Product Recommendations:

Recommendation engines are essential for e-commerce platforms, as they intelligently


understand customer preferences and suggest relevant products. By analyzing product content
and textual reviews using NLP algorithms, these systems engage customers with personalized
recommendations, increasing the likelihood of purchases.

Search in E-Commerce:

In e-commerce, an effective search feature is crucial for customers to quickly find their
desired products, positively impacting the conversion rate and revenue. Unlike general search
engines, e-commerce search engines provide faceted search, allowing users to navigate with
filters like brand, price, and product attributes. This streamlined search approach, as seen on
platforms like Amazon and Walmart, empowers users to refine their search results, improving
the overall shopping experience and increasing the likelihood of making a purchase. Faceted
search can be built with most popular search engine backends like Solr and Elasticsearch.
The filters such as color,size etc are the key that defines the faceted search. However, they
may not always be readily available for all products. Some reasons for that are:

• The seller didn’t upload all the required information while listing the product on the
e-commerce website.

• Some of the filters are difficult to obtain, or the seller may not have the complete
information to provide—for example, the caloric value of a food product.

Building an E-Commerce Catalog:

For building an informative catalog, it can be split into several subproblems:

• Attribute extraction

• Product categorization and taxonomy creation

• Product enrichment

• Product deduplication and matching

Attribute Extraction:

Attributes are properties that define a product. Attributes play a crucial role in providing a
comprehensive overview of products on e-commerce platforms, impacting click-through rates
and sales.

The algorithms that extract the attribute information from various product descriptions are
generally called attribute extraction algorithms.There are two types of attribute extraction
algorithms: direct and derived.

Direct attribute extraction algorithms assume the presence of the attribute value in the

input text. For example, “Sony XBR49X900E 49-Inch 4K Ultra HD Smart LED TV

(2017 Model)” contains the brand “Sony.”

On the other hand, derived attribute extraction algorithms do not assume that the attribute of
interest is present in the input text. They derive that information from the context. Gender is
one such attribute that is usually not present in the product title, but from the input text, the
algorithm should identify. Consider the product description: “YunJey Short Sleeve Round
Neck Triple Color Block Stripe T-Shirt Casual Blouse.” The product is for women, but the
gender “female” is not explicitly mentioned in the product description or title. Sequence
labeling models, like LSTM, and text classification are used for direct and indirect attribute
extraction, respectively.
Product Categorization and Taxonomy:

Product categorization is a process of dividing products into groups. These groups can be
defined based on similarity—e.g., products of the same brand or products of the same type
can be grouped together. Generally, e-commerce has pre-defined broad categories of
products, such as electronics, personal care products, and foods. When a new product arrives,
it should be categorized into the taxonomy before it’s put in the catalog.

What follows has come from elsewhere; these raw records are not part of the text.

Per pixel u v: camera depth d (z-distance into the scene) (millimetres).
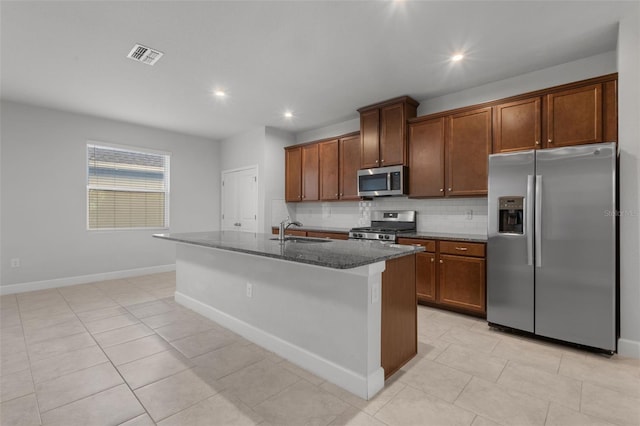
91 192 4723
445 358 2309
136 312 3326
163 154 5430
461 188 3451
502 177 2754
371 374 1846
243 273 2707
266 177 5301
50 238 4348
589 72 2910
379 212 4535
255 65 3076
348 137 4621
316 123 5070
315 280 2104
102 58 2928
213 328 2887
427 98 3941
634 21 2287
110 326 2926
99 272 4773
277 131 5457
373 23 2393
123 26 2436
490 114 3248
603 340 2332
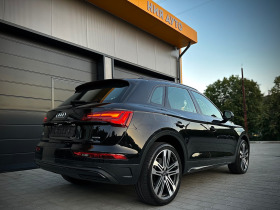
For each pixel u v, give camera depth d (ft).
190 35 36.73
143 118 8.81
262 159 23.48
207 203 9.39
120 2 25.64
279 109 132.87
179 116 10.50
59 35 21.94
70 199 10.01
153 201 8.81
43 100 20.27
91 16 25.39
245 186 12.19
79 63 24.26
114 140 7.95
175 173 9.69
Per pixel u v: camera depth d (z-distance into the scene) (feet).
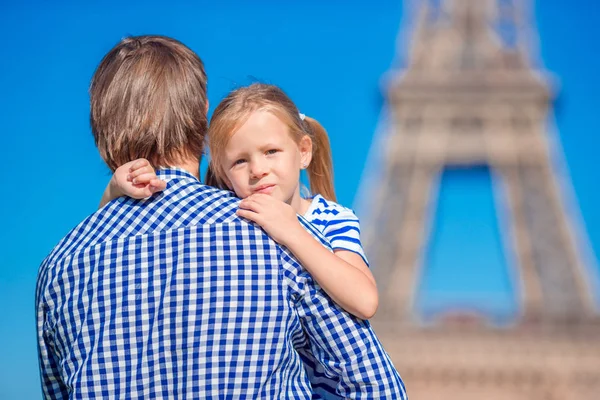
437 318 223.51
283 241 18.20
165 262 17.81
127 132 18.88
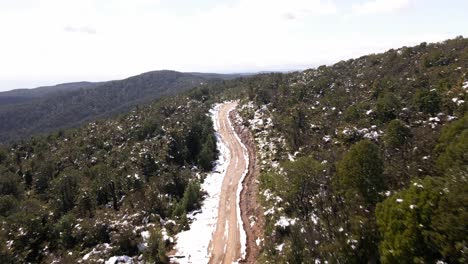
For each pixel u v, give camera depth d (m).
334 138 37.88
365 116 39.97
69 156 59.47
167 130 58.00
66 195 41.72
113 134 65.38
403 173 23.14
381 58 72.06
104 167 45.62
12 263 26.03
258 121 57.03
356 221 18.77
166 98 99.94
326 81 64.88
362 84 58.09
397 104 38.88
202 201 35.91
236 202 34.62
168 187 39.72
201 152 48.94
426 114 35.88
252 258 24.52
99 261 24.14
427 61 55.06
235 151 51.38
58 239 29.62
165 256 24.98
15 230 30.09
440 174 20.73
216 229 29.41
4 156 69.25
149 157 47.91
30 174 57.25
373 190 20.86
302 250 20.92
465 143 19.25
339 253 18.33
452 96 36.19
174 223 31.44
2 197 42.28
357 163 21.33
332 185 24.27
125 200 38.50
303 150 38.44
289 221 25.00
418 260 14.65
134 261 24.30
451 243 13.92
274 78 90.25
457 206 14.21
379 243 17.64
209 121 63.38
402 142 27.81
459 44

Text classification techniques, including hierarchical classification, are employed to automate


product categorization, with rule-based methods used for high-level categories and machine
learning techniques for deeper context. Image and text data are combined using convolutional
neural networks (CNNs) and LSTM models to improve categorization accuracy. For new
e-commerce platforms, APIs like Semantics3, eBay, and Lucidworks offer solutions for
product categorization

Product Enrichment:

o improve search accuracy and recommendations, gathering rich product information is


crucial. Sources such as product titles, images, and descriptions often contain incorrect or
incomplete information, impacting search results and conversion rates. For instance, overly
long and misleading product titles can hinder faceted search. Product enrichment involves
refining product titles by removing irrelevant tokens and structuring them according to a
predefined template based on attributes from the taxonomy tree. It provide a framework for
systematically enhancing product information, ensuring consistency and accuracy across the
e-commerce platform.

Product Deduplication and Matching:

Product deduplication is crucial in e-commerce to prevent the same product from being listed
multiple times due to variations in naming conventions. For example, “Garmin nuvi
2699LMTHD GPS Device” and “nuvi 2699LMTHD Automobile Portable GPS Navigator”
refer to the same product. Deduplication can be achieved through attribute match, title match,
and image match.

Attribute match involves comparing attribute values of similar products, using string
matching or similarity metrics to identify overlaps and discrepancies.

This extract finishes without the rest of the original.